ESG engagement on the rise: CFSGAM

ESG engagement on the rise: CFSGAM

There has been an increase in scrutiny and engagement from investors on a range of issues relating to responsible investment, says Colonial First State Global Asset Management (CFSGAM).

In its annual responsible investment (RI) report, CFSGAM said clients are demanding further transparency and accountability when it comes to responsible investment and stewardship disclosure.

CFSGAM chief executive Mark Lazberger said: “The financial services industry is in a constant state of change, particularly in the area of governance, and our clients are now, more than ever, demanding increased transparency and accountability in our reporting.

“We believe improving the quality of our communication with clients and other stakeholders on how investors manage complex environmental, social and corporate governance (ESG) issues is critical for building trust in the financial services industry.”

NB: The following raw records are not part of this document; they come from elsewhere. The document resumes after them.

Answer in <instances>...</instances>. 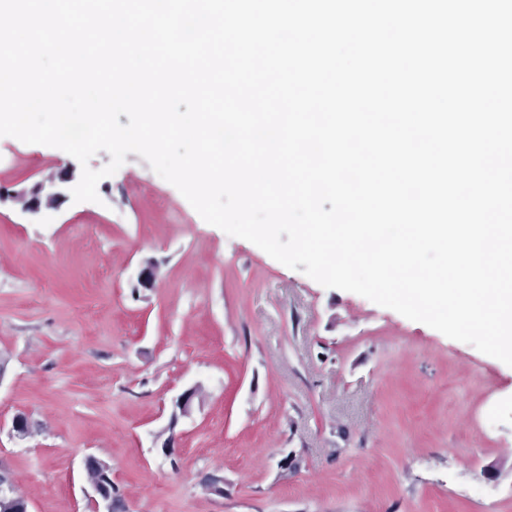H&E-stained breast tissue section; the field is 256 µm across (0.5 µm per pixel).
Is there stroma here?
Returning a JSON list of instances; mask_svg holds the SVG:
<instances>
[{"mask_svg":"<svg viewBox=\"0 0 512 512\" xmlns=\"http://www.w3.org/2000/svg\"><path fill=\"white\" fill-rule=\"evenodd\" d=\"M80 176L0 137V190L60 194L0 204V460L31 512H92L88 455L124 512H512L511 366L228 236L137 154L99 202Z\"/></svg>","mask_w":512,"mask_h":512,"instance_id":"obj_1","label":"stroma"}]
</instances>
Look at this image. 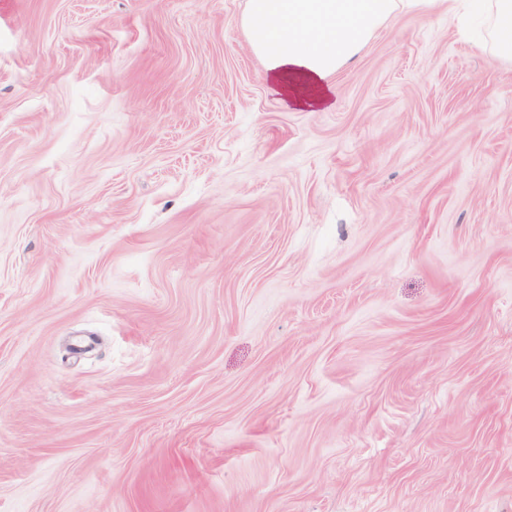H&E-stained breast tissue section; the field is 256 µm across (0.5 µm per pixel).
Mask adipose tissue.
Instances as JSON below:
<instances>
[{"label": "adipose tissue", "instance_id": "obj_1", "mask_svg": "<svg viewBox=\"0 0 512 512\" xmlns=\"http://www.w3.org/2000/svg\"><path fill=\"white\" fill-rule=\"evenodd\" d=\"M400 13L482 20L498 56L512 60V0H247L241 25L270 88L315 112L334 107L336 72Z\"/></svg>", "mask_w": 512, "mask_h": 512}]
</instances>
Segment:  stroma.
Returning a JSON list of instances; mask_svg holds the SVG:
<instances>
[{
  "label": "stroma",
  "mask_w": 512,
  "mask_h": 512,
  "mask_svg": "<svg viewBox=\"0 0 512 512\" xmlns=\"http://www.w3.org/2000/svg\"><path fill=\"white\" fill-rule=\"evenodd\" d=\"M245 8L0 0V512H512V63ZM399 13L481 19L498 56L512 61L511 0H247L241 25L270 88L316 112L334 107L336 72Z\"/></svg>",
  "instance_id": "35a3bbf8"
}]
</instances>
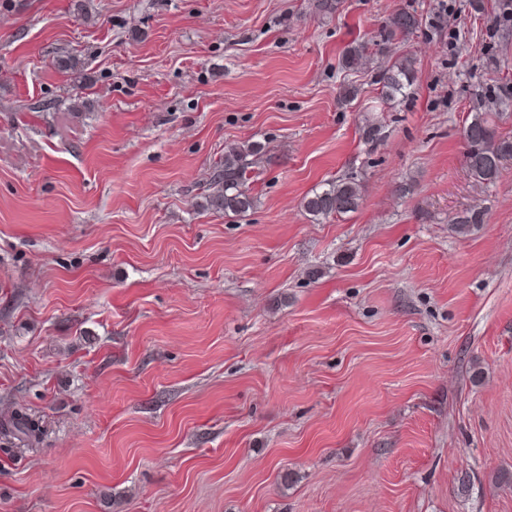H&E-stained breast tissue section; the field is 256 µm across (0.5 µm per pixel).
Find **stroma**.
I'll list each match as a JSON object with an SVG mask.
<instances>
[{
	"mask_svg": "<svg viewBox=\"0 0 512 512\" xmlns=\"http://www.w3.org/2000/svg\"><path fill=\"white\" fill-rule=\"evenodd\" d=\"M319 2L0 0V415L41 428L0 512H512V161L463 139L481 83L512 134V22ZM242 145L253 209H207ZM412 72L413 62L408 59H403L387 66L382 74L387 97L407 96L413 85ZM362 186L354 177L339 179L308 194L303 208L315 220L357 211L362 204Z\"/></svg>",
	"mask_w": 512,
	"mask_h": 512,
	"instance_id": "1",
	"label": "stroma"
}]
</instances>
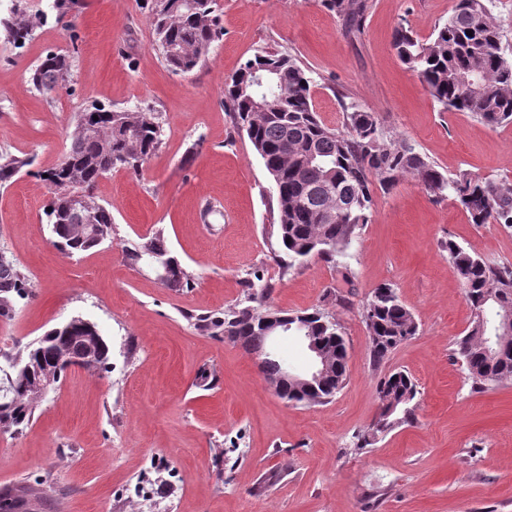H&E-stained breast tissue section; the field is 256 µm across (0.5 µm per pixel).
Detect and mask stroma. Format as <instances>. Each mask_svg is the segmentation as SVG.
<instances>
[{"mask_svg":"<svg viewBox=\"0 0 512 512\" xmlns=\"http://www.w3.org/2000/svg\"><path fill=\"white\" fill-rule=\"evenodd\" d=\"M83 2L77 39L51 20L23 48L0 43V151L34 159L33 174L0 188V246L29 279L28 295L0 317V355L79 316L111 359L96 374L69 368L23 432H0V491L43 482L37 512H512V379L471 392L453 349L472 311L440 246L451 237L512 263V228L471 224L407 177L375 190L345 272L317 259L283 271L270 178L222 103L225 79L275 48L313 70V106L328 125L341 126L347 96L444 174L512 184V123L441 111L392 47L398 24L428 38L454 0H366L352 32L320 0H219L224 35L190 74L162 61L140 0ZM59 49L72 54L71 75L51 98L29 73ZM94 102L153 107L166 136L140 174L99 179L112 239L69 257L51 243L50 189L38 173L58 163L76 114ZM159 228L192 275L188 287L125 259L126 245ZM249 280L270 283L265 307L320 306L339 319L346 383L331 402H286L254 355L202 326L244 306ZM384 283L419 331L376 365L361 312ZM393 370L418 385L416 421L355 451Z\"/></svg>","mask_w":512,"mask_h":512,"instance_id":"stroma-1","label":"stroma"}]
</instances>
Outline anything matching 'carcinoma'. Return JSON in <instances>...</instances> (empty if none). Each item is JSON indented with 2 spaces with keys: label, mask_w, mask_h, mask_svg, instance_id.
I'll return each mask as SVG.
<instances>
[{
  "label": "carcinoma",
  "mask_w": 512,
  "mask_h": 512,
  "mask_svg": "<svg viewBox=\"0 0 512 512\" xmlns=\"http://www.w3.org/2000/svg\"><path fill=\"white\" fill-rule=\"evenodd\" d=\"M11 8L0 16V39L20 48L30 40L53 14L62 21L76 19L83 0H49L47 10L31 13L22 0H11ZM324 6L343 16L351 26H360L366 11L365 0H322ZM493 0H457L448 20L434 29L427 40L419 39L403 25L395 29L393 48L406 67L416 73L441 110L465 112L481 123L497 127L512 123V57L503 46V31L489 4ZM143 9L161 48L164 63L184 74L198 68L214 43L223 35L218 0H143ZM70 56L49 51L31 69L30 81L40 93L52 96L68 78ZM477 70L482 81L475 93L465 81L468 72ZM256 74L277 82H288V98L265 116L255 115L250 81ZM313 80L307 69L289 54L261 50L224 80V108L235 128L246 134L268 172L277 202V222L286 267L302 266L318 258L336 268L346 250L369 223L375 186L391 188L400 178L413 176L437 200L452 199L472 224H502L512 228V186L490 176L460 170L446 176L407 142L387 135L375 113L351 101L341 102L342 128L324 123L311 101ZM165 129L160 113L150 106L115 110L96 104L77 113L70 144L60 163L36 175L46 182L55 178L75 180L94 203V223L103 239H112V211L96 202V182L114 170L137 174L160 148ZM32 158L0 152V186H7ZM348 200L350 207L331 222L319 218L318 211L330 207L334 198ZM50 224H71L74 217L62 204L48 203ZM57 248L75 255L99 246L97 239L70 241L55 237ZM448 252L470 309L480 307L490 289L500 294L501 302L512 306V263H492L453 238L442 244ZM150 252L169 260L181 275L176 283L186 288L190 274L171 254L164 232L158 230L125 249L135 266L140 256ZM28 278L18 263L0 247V316L10 315L15 300L24 296ZM288 319L292 326L303 324V331L317 337L336 357V380L321 391L317 404L329 402L346 380V341L342 325L320 307L288 313L266 310ZM370 344V357L381 363L389 353L415 336L418 323L403 304L397 289L382 284L372 291L362 308ZM263 314L246 305L224 314L222 320L202 321L224 328V335L248 352L266 350ZM480 328L470 325L456 342L454 354L462 364L471 390L479 393L512 377V353L490 359L483 352ZM28 369L0 368V412L5 427L16 431L34 417L33 402L39 399L45 375L54 371L60 359H80L94 372L106 369L110 346L96 326L72 325L54 337L37 342L17 354ZM418 393L413 377L404 370L393 371L380 379L377 387L379 413L369 428L356 436L358 449L374 445L378 438L414 423L412 402ZM35 487L21 496L0 495V512H14L26 502L40 498Z\"/></svg>",
  "instance_id": "cac0c4a2"
}]
</instances>
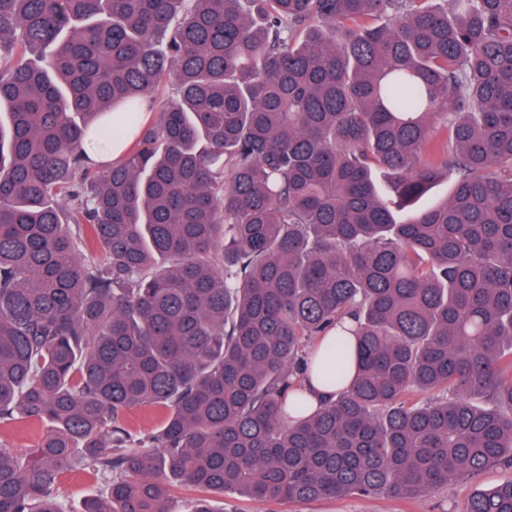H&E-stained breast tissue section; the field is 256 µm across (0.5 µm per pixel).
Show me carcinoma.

According to the report, CFSGAM has developed an interactive online report with content relating to RI issues.

CFSGAM global head of responsible investment Will Oulton said: “Transparency and disclosure are important components of effective stewardship.”

“This year, we are focusing on disclosing more detail on how RI and stewardship adds value to our investment processes by the inclusion of additional metrics for each investment team as well as significantly improving the depth and interactivity of the report online.

“This report should clearly demonstrate the long-term benefits of integrating ESG factors into investment decision-making and ownership practices,” said Mr Oulton.

The report includes case studies to explain how ESG integration adds value.

Infrastructure companies were analysed in the effort to demonstrate how the firm factors in ESG considerations into investment decisions.

CFSGAM argued that assessing ESG factors helps to decide whether the firm holds shares in specific companies.

“While there are many reasons to invest responsibly, we would not do it if we did not believe that it was in the long-term interests of our clients,” Mr Oulton said.